Krantz advises: "I would say to those seeking social or environmental solutions, for them to work, they’re going to have to be framed in terms of business, because you're going to have to have business involved in any of these solutions. In order to do that, you’re going to have to have the skills to keep going to business. An MBA is going to set you up for a top-down approach, or for working inside one of these bigger companies to change the way they work. And that’s where an MBA is perhaps a more powerful tool to change the world."
Looking to the Future…
IESE Prof. Johanna Mair, who facilitated a panel on microfinance, agrees. "For me, the highlight of this conference, which has been accumulating every year, is that CSR is no longer a marginal issue but has finally entered business reality." As evidence, she points to the fact that Booz Allen Hamilton, Deutsche Bank and Citigroup were the main sponsors of this year’s event, in addition to Charity Bank, indicating just how far this field has been embraced by the mainstream.
"Now when you talk to a large company like Unilever, for example, they say they are looking for MBA graduates who can come up with creative, innovative business models that are inclusive of the kinds of issues raised at this conference. And this is what will be needed more and more in future," she says.
And its not only that the big mainstream banks are now interested in microfinance, it's also about finding solutions to poverty right next door, Mair adds.
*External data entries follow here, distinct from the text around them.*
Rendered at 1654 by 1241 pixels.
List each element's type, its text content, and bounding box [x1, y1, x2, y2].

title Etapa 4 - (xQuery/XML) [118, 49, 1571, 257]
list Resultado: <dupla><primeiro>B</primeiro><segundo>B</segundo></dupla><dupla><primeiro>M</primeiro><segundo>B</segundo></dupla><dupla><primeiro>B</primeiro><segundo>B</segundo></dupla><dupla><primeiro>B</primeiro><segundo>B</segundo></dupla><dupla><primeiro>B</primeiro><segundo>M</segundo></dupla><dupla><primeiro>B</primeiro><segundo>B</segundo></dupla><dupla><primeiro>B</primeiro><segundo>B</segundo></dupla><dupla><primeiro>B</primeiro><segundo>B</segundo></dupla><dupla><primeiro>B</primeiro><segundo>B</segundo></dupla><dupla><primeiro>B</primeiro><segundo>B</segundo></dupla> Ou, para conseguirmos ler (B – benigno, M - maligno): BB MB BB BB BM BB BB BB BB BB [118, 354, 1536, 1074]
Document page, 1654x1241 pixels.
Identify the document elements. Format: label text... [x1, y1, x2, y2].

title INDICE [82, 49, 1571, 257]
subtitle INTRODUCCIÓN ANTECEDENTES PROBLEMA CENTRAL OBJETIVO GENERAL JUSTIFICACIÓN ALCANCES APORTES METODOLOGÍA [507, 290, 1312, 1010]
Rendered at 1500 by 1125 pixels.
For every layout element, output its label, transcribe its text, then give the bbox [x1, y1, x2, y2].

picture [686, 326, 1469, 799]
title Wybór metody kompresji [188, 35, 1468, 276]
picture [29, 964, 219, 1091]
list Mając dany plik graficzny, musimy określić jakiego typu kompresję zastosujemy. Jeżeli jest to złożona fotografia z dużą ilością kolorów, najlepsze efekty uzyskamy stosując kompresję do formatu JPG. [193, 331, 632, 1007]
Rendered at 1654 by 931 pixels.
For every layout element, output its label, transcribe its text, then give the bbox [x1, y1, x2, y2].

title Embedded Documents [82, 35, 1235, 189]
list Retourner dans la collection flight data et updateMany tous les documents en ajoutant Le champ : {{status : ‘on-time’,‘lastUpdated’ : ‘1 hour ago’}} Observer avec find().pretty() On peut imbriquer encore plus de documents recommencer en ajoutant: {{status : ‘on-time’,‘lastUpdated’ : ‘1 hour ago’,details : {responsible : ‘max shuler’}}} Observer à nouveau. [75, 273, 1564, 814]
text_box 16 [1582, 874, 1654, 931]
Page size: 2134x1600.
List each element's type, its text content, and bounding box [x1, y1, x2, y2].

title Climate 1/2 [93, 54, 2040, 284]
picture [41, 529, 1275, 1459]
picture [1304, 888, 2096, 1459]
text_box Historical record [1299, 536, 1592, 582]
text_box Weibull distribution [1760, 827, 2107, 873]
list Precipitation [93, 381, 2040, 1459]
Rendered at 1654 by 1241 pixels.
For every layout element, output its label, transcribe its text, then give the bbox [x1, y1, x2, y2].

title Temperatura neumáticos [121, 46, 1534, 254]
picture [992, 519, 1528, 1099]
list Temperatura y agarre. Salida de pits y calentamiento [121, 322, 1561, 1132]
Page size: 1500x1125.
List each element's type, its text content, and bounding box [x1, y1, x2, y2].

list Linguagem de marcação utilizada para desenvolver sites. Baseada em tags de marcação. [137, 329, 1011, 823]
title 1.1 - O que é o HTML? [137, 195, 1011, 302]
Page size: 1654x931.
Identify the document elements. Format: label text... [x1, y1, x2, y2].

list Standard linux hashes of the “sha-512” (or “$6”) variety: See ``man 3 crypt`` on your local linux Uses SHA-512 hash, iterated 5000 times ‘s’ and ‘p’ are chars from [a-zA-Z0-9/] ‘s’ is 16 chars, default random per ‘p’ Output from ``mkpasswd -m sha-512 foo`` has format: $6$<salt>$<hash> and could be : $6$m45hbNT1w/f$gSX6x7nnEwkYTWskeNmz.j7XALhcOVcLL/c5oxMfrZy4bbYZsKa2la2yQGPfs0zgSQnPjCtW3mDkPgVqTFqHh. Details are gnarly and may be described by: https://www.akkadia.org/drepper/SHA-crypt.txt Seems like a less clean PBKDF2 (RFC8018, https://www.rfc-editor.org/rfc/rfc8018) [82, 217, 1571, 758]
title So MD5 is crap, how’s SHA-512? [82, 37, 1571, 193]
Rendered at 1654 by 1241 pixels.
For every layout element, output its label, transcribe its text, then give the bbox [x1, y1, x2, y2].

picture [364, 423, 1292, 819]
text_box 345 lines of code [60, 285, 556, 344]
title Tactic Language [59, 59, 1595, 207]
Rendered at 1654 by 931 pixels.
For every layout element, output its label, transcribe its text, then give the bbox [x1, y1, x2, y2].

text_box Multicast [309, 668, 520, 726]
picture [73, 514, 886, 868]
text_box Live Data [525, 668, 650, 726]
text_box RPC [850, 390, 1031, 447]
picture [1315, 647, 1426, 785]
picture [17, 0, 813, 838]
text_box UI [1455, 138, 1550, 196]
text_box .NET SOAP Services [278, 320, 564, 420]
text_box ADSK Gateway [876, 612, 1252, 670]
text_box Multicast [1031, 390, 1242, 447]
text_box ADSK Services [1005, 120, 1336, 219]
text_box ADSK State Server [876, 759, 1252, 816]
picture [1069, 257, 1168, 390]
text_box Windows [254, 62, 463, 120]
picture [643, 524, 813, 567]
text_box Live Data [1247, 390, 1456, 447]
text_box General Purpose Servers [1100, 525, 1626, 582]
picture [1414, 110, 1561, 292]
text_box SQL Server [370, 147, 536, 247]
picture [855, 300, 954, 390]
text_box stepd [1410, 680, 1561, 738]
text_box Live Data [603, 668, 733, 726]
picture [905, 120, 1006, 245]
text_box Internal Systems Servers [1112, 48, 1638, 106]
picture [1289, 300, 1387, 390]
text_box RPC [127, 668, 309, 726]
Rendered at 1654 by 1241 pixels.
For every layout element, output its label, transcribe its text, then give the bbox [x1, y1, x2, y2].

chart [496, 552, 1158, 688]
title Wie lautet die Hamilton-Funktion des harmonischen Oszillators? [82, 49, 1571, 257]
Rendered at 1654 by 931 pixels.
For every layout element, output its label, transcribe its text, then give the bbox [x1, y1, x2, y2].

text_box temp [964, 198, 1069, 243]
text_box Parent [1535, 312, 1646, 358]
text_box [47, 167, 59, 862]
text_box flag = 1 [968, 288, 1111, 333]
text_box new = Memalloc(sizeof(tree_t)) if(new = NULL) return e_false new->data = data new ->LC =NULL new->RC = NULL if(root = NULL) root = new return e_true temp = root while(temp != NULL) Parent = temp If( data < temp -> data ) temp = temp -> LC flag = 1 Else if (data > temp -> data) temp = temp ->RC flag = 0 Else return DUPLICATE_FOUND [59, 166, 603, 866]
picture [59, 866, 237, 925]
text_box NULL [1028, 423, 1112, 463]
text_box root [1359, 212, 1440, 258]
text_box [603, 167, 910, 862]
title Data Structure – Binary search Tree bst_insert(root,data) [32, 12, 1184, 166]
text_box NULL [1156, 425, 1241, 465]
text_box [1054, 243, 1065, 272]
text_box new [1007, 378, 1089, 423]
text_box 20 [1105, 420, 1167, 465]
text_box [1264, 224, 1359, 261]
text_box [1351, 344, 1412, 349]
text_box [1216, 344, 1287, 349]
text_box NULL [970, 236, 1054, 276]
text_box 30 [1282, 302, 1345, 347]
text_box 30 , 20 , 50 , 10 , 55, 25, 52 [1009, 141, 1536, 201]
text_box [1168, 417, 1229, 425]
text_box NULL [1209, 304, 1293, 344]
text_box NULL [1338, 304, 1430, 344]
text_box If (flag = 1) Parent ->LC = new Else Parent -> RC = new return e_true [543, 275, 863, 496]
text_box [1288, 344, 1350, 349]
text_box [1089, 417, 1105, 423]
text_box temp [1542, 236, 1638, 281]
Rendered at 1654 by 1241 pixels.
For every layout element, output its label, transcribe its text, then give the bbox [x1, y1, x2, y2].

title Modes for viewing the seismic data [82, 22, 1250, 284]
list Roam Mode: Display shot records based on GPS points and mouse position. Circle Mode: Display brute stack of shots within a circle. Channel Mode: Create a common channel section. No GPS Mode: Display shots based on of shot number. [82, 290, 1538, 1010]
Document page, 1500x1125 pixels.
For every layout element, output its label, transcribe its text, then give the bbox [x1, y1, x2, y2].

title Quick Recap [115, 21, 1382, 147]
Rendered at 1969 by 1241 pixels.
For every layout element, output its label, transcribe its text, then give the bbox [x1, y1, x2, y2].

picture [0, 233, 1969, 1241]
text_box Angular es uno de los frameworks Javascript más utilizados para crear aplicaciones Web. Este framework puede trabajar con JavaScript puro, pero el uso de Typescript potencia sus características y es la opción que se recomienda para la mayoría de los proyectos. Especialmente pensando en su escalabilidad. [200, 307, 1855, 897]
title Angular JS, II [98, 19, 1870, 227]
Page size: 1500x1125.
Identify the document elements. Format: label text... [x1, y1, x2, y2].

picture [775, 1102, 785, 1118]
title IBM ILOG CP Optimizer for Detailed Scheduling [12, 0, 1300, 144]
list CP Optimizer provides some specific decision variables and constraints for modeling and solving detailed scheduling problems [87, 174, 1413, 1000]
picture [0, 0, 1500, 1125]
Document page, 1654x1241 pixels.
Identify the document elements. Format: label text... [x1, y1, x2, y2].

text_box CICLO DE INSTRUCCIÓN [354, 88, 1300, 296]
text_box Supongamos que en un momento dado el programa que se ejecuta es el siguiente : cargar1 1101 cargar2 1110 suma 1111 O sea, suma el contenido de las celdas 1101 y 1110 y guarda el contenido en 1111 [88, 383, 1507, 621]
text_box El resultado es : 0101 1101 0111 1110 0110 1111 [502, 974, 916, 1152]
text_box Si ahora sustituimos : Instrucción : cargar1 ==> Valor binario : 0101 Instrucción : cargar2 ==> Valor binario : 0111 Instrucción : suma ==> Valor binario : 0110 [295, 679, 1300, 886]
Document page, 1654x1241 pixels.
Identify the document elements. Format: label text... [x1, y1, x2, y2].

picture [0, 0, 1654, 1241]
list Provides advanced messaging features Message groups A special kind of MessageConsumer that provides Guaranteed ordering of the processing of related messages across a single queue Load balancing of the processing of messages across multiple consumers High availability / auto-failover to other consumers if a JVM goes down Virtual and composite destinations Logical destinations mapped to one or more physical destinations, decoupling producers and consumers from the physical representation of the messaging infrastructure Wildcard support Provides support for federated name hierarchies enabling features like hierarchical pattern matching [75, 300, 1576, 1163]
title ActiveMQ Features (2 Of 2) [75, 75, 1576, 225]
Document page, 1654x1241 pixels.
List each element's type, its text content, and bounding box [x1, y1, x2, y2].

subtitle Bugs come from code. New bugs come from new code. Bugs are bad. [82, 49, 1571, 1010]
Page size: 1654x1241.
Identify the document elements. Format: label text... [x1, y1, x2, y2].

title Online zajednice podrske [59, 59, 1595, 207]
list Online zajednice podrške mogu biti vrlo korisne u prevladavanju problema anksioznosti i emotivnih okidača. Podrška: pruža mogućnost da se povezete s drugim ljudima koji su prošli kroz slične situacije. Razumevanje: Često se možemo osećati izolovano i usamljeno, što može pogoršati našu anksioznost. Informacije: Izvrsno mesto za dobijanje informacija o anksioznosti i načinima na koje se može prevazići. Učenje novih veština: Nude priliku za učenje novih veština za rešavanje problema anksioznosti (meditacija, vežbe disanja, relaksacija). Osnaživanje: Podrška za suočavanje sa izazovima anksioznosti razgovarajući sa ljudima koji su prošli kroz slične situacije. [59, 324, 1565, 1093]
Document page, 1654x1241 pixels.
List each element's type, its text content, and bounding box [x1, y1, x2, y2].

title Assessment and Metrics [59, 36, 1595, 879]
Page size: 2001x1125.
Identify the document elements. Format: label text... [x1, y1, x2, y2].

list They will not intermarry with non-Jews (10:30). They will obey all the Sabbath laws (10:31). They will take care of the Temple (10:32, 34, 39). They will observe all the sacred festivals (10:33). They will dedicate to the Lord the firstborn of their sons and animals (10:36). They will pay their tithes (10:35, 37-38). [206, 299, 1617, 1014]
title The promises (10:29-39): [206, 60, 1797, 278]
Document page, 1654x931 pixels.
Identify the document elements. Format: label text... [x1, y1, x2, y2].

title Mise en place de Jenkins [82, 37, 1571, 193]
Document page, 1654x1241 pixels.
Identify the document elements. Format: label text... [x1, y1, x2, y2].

For example, two members of her panel were implementing microfinance initiatives within poor communities in the United States. "Years ago this discussion might have focused on helping poor women in Bangladesh; now we are seeing these same concepts being practically and creatively applied to help people who are marginalized in one of the richest countries in the world."
Patrice Harduar, an MBA student from the University of Michigan doing an exchange at IESE this term, says helping on this conference has given her new determination to return home and use her newfound business knowledge to tackle poverty in her own backyard after graduation.
Reflecting industry trends, a major thread running through this year's event was the environment, with numerous panels on nuclear energy, sustainable energy, wind power, fuel cells, the hydrogen economy and climate change - issues that have been given an even greater spotlight following the recent Oscar win for An Inconvenient Truth by former U.S. Vice President Al Gore, who showed a sneak peek of his global-warming documentary when he spoke at IESE just over a year ago.
As final proof that "Doing Good and Doing Well" wasn't just a talking shop but was determined to help MBA students put their money where their mouth is: concerned about the "carbon footprint" left by hundreds of speakers and delegates flying in from all over the world for this event, not to mention all the energy used for the building and paper printed and processed, IESE's Responsible Business club urged everyone to follow its lead and use one of the non-profit websites like My Climate to calculate the CO2 waste they generated and then donate the monetary equivalent to certified "carbon offset" projects in the developing world.